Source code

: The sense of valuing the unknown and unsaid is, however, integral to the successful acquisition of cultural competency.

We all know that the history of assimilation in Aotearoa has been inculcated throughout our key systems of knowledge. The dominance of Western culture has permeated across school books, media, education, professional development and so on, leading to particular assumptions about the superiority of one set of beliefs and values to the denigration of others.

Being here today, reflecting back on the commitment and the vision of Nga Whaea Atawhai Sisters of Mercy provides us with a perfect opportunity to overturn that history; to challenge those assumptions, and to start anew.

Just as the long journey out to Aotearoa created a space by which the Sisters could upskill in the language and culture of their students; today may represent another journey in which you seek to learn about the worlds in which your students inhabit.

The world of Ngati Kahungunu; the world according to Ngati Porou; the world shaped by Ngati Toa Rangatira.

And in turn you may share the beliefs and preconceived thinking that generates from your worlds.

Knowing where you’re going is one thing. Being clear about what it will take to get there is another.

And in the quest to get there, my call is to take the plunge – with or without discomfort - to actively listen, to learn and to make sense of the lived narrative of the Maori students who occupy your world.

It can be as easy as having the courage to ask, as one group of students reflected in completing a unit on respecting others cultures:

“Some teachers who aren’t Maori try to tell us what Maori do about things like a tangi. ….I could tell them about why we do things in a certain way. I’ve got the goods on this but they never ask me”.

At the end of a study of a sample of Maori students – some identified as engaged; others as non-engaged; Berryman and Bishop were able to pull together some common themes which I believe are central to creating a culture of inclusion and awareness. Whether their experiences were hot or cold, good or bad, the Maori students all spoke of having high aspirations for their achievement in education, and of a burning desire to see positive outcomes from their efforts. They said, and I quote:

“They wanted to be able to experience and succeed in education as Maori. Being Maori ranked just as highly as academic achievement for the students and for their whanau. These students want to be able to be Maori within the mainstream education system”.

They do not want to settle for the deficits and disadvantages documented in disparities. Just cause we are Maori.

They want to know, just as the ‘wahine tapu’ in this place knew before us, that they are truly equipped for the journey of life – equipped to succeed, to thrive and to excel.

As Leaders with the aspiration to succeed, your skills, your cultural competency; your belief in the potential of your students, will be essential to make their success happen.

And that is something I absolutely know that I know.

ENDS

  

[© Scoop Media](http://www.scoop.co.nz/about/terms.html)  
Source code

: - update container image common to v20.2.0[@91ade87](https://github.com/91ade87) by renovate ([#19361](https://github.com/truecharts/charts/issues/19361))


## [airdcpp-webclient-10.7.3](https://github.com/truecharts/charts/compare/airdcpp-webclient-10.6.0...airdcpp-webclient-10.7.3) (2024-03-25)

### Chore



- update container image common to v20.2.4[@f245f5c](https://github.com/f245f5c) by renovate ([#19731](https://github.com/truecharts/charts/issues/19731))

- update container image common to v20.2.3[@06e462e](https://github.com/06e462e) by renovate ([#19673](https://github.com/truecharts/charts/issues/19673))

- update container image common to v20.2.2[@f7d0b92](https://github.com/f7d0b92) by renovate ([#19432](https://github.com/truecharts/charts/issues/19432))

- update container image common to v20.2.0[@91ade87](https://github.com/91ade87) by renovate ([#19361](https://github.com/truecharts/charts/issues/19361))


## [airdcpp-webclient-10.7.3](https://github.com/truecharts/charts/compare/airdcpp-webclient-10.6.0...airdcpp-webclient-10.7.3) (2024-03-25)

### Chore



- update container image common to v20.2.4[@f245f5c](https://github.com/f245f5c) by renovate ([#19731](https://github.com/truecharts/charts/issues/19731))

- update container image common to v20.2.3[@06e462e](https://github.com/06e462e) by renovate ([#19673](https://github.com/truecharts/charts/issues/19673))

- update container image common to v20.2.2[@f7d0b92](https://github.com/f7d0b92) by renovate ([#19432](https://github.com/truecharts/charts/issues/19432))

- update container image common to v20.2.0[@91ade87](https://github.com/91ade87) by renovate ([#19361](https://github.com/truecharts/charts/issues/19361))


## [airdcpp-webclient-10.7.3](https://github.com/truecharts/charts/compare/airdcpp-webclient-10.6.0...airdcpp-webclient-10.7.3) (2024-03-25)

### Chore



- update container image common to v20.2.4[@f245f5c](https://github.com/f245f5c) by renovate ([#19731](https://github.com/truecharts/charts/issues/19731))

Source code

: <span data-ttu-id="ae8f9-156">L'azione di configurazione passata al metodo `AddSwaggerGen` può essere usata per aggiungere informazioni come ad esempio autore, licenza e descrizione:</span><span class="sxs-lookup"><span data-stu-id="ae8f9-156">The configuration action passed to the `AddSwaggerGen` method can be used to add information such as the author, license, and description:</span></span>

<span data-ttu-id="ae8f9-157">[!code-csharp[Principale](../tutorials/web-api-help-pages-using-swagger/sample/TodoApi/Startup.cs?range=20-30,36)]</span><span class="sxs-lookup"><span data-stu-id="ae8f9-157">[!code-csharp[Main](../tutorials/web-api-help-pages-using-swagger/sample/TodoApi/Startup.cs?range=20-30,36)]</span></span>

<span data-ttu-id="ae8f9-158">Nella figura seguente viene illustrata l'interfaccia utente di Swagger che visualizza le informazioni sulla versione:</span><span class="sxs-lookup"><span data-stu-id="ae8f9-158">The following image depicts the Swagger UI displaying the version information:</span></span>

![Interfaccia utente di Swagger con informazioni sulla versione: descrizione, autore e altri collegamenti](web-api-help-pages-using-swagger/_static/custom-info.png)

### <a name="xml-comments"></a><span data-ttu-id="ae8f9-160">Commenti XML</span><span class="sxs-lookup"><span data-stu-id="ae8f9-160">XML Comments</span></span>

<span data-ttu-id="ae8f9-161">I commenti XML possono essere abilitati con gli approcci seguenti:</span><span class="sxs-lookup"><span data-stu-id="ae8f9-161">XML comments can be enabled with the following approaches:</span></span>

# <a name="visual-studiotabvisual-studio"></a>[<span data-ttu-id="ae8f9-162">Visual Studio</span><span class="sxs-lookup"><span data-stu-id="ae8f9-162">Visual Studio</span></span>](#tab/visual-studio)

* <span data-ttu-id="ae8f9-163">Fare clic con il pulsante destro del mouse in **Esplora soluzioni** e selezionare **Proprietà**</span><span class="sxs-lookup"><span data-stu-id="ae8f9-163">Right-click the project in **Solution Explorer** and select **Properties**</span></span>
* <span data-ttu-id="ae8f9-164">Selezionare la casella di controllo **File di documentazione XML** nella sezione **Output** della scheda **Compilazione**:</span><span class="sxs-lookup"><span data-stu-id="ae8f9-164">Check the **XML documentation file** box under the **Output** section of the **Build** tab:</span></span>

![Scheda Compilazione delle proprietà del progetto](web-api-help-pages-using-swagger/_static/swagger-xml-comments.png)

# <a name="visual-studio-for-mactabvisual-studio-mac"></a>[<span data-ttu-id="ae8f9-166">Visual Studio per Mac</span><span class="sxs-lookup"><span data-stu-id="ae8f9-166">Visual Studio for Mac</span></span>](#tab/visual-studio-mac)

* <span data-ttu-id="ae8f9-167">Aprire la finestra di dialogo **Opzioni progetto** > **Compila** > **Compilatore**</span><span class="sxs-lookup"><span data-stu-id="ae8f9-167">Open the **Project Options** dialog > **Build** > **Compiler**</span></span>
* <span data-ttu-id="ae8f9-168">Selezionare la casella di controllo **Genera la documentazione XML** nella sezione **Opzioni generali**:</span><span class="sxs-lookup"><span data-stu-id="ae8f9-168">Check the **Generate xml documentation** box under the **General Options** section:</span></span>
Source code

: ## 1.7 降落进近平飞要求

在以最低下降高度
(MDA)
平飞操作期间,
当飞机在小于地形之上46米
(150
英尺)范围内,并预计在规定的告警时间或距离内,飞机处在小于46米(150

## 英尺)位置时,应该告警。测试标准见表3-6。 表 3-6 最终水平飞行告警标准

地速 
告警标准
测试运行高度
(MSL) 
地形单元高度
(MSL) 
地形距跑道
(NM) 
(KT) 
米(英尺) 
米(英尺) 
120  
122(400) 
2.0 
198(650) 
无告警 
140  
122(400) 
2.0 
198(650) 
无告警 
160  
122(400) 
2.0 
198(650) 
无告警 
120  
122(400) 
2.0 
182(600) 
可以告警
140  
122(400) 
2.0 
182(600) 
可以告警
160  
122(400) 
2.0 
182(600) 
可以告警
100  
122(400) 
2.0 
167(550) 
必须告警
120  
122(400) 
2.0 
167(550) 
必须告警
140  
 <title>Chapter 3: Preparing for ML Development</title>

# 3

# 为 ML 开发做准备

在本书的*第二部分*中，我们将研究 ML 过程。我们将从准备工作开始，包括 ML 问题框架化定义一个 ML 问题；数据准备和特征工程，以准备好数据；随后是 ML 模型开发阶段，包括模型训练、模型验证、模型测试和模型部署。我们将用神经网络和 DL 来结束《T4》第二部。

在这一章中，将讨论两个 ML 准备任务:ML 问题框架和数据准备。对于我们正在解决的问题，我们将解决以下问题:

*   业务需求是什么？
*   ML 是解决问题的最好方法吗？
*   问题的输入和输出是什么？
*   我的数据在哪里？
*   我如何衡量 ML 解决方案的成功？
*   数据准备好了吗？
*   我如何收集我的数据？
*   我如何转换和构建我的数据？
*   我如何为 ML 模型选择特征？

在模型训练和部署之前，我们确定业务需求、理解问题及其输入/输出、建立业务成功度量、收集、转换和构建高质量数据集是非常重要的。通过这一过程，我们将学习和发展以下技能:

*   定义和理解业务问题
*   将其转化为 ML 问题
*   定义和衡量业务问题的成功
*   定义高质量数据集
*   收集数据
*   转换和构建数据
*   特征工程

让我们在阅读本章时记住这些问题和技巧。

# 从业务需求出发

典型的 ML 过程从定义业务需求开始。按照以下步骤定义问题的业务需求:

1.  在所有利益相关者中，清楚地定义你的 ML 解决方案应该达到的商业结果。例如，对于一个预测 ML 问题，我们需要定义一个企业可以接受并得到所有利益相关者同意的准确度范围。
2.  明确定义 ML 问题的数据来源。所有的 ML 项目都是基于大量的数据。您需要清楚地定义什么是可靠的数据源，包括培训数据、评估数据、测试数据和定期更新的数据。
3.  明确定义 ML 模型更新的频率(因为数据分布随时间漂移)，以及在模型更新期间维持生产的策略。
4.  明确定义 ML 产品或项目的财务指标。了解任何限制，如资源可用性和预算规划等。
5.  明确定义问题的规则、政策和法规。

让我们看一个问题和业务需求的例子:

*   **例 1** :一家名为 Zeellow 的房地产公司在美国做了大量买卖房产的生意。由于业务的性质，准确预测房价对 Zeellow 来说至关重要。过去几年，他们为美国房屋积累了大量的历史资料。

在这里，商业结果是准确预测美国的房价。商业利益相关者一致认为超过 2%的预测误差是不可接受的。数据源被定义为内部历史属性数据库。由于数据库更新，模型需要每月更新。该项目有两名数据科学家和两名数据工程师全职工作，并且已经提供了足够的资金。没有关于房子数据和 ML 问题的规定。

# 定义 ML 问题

☆ ☆ ☆ ☆

:: What this task involves ::
Copy each line above that contains the string "will".

:: Response for this exercise ::
Knowing where you’re going is one thing. Being clear about what it will take to get there is another.
As Leaders with the aspiration to succeed, your skills, your cultural competency; your belief in the potential of your students, will be essential to make their success happen.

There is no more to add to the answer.